Aku memandang Valdo sambil memicingkan mataku, bagaimana belum kenal denganku orang yang notabenya udah ngatain dan berbicara denganku! Mamaku dan orangtua Valdo ikut bingung karena jawabanku dan Valdo berbeda.

“Haha, jadi gimana sebenernya kalian sudah saling kenal atau belum?” Om Hendra memandang kami berdua bingung.

“Belum, tapi kita udah pernah ketemu,” akhirnya Valdo menjawab pertanyaan papanya. Dan sebenarnya memang keadaannya seperti. Sudah pernah bertemu dan mencari gara-gara tetapi belum berkenalan secara resmi.

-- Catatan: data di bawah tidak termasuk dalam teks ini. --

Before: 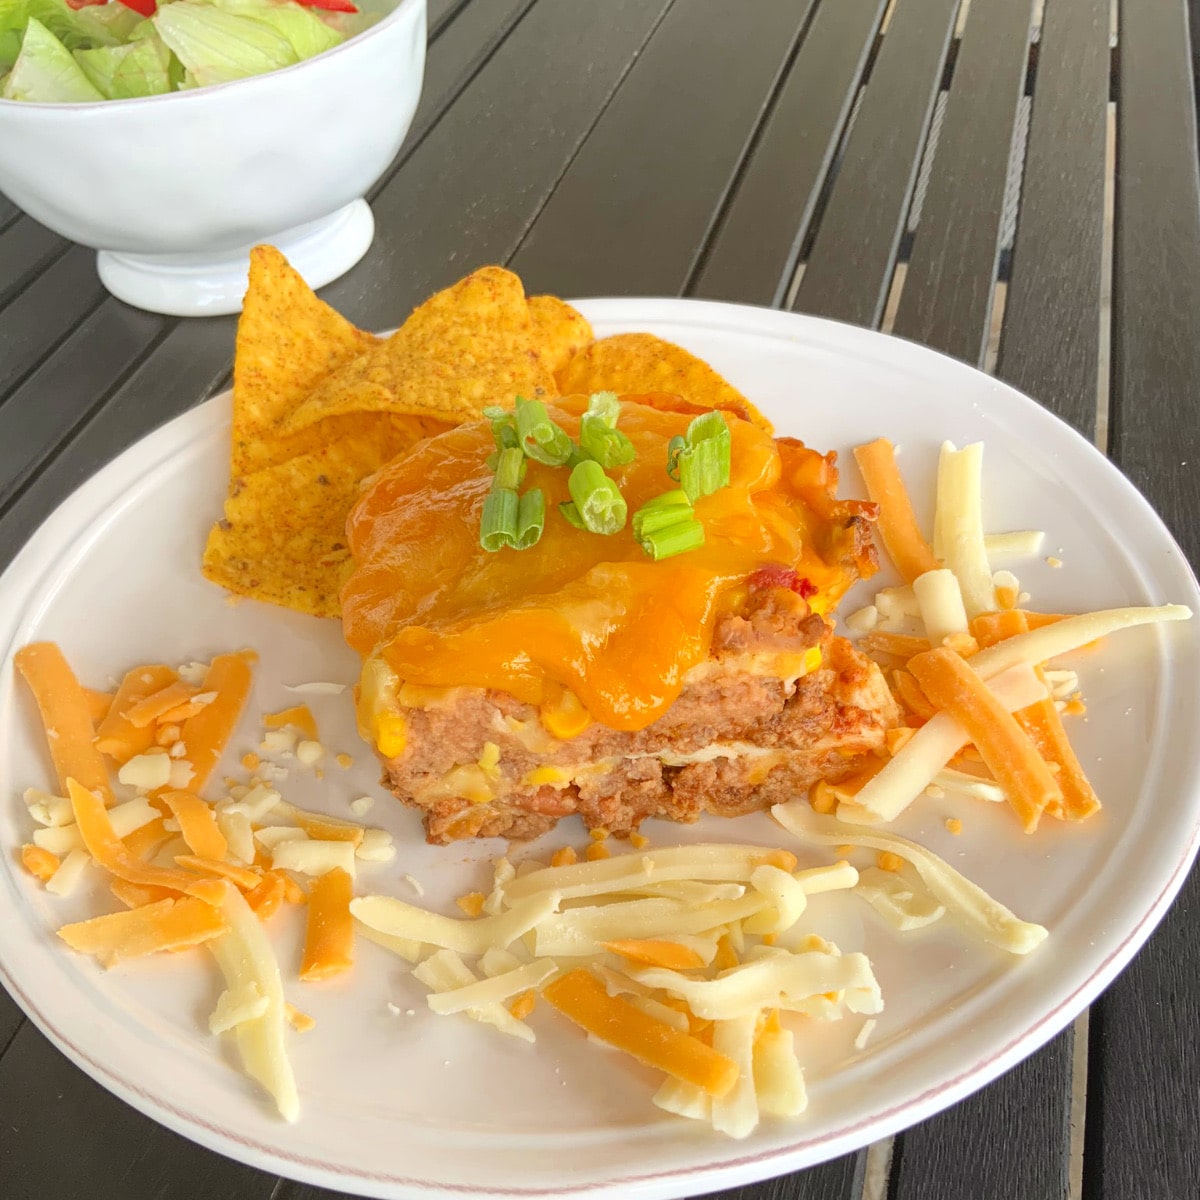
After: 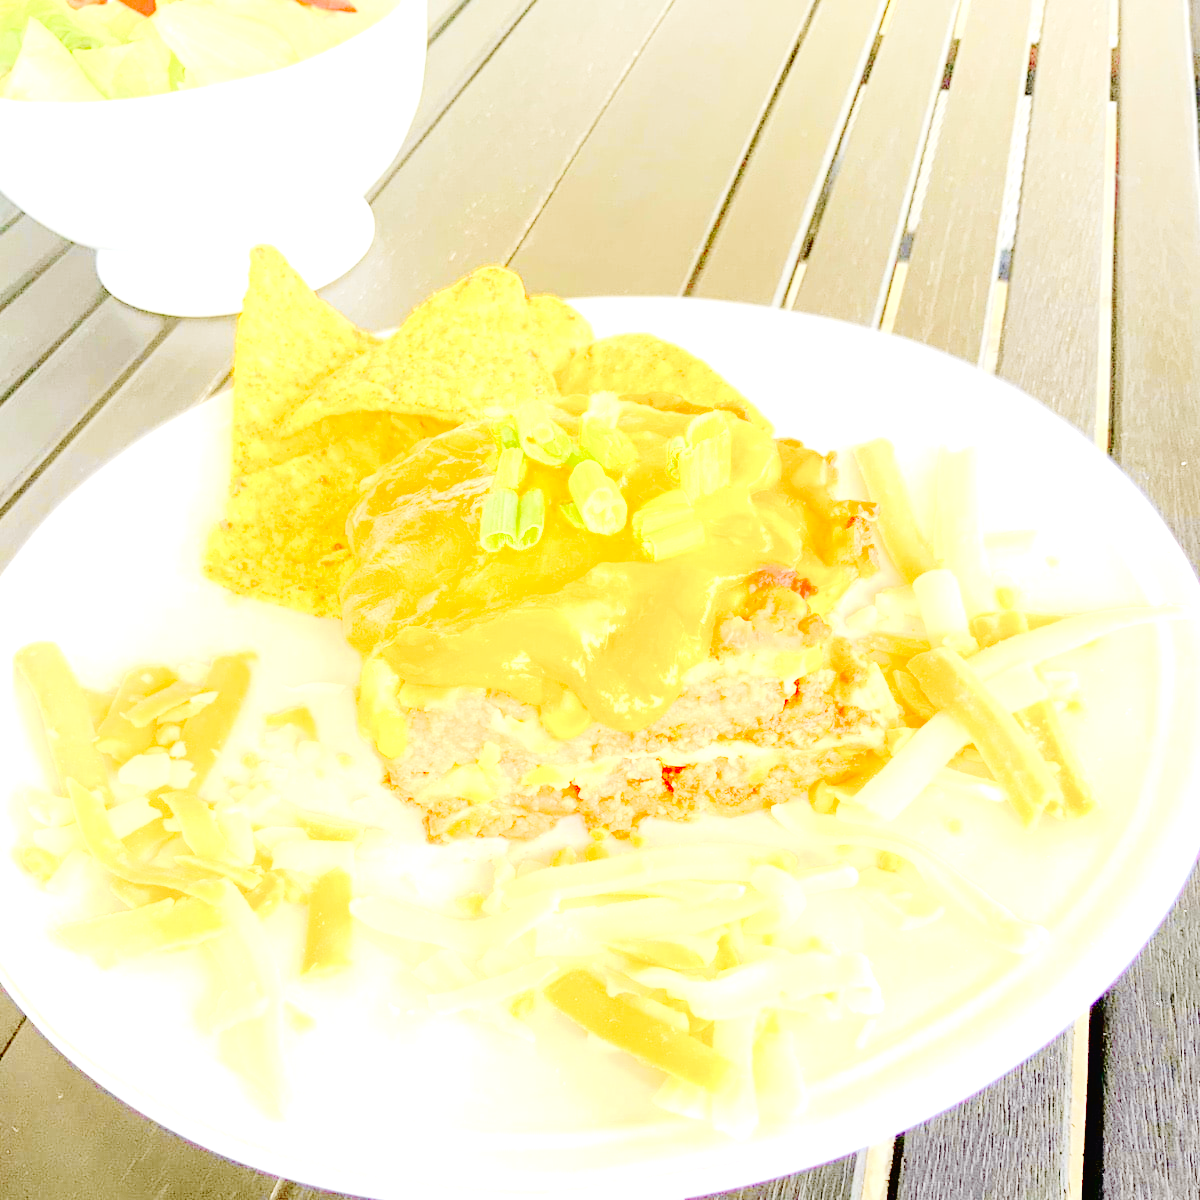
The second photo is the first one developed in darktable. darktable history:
contrast brightness saturation: contrast -0.02, brightness -0.01, saturation 0.03
tone curve: curves: ch0 [(0, 0.01) (0.133, 0.057) (0.338, 0.327) (0.494, 0.55) (0.726, 0.807) (1, 1)]; ch1 [(0, 0) (0.346, 0.324) (0.45, 0.431) (0.5, 0.5) (0.522, 0.517) (0.543, 0.578) (1, 1)]; ch2 [(0, 0) (0.44, 0.424) (0.501, 0.499) (0.564, 0.611) (0.622, 0.667) (0.707, 0.746) (1, 1)], color space Lab, independent channels, preserve colors none
exposure: black level correction 0.001, exposure 1.822 EV, compensate exposure bias true, compensate highlight preservation false
base curve: curves: ch0 [(0, 0) (0.036, 0.01) (0.123, 0.254) (0.258, 0.504) (0.507, 0.748) (1, 1)], preserve colors none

Sesudah itu perbincangan didominasi oleh para orang tua yang sibuk membicarakan tentang rencana pernikahan aku dan si Valdo-Valdo itu. Aku hanya menjawab sekenanya jika ditanya, begitu pula Valdo juga hanya menjawab sekenanya. Kami berbincang sampai makanan datang dan kembali berbincang ketika makanan sudah habis. Kalau bisa aku mempercepat waktu maka aku sudah melakukannya dari tadi.

“Jadi pernikahannya akan diadakan minggu depan dirumah saya ya?” kata Wanita itu yang membuyarkan lamunanku.

Minggu depan? Berarti 7 hari lagi? Aku memandang mama memelas, tetapi dia tidak menggubrisku sama sekali. Karena merasa diacuhkan maka aku memandang kearah Valdo untuk meminta tolong membatalkan rencana pernikahan konyol itu. Tetapi berbeda dengan diriku, Valdo terlihat sangat tenang dan terlihat tidak kaget dengan rencana itu. Aku terduduk lemas menyadari akan suatu hal. Jadi sebenarnya apa cuma aku yang tidak menyetujui pernikahan konyol ini?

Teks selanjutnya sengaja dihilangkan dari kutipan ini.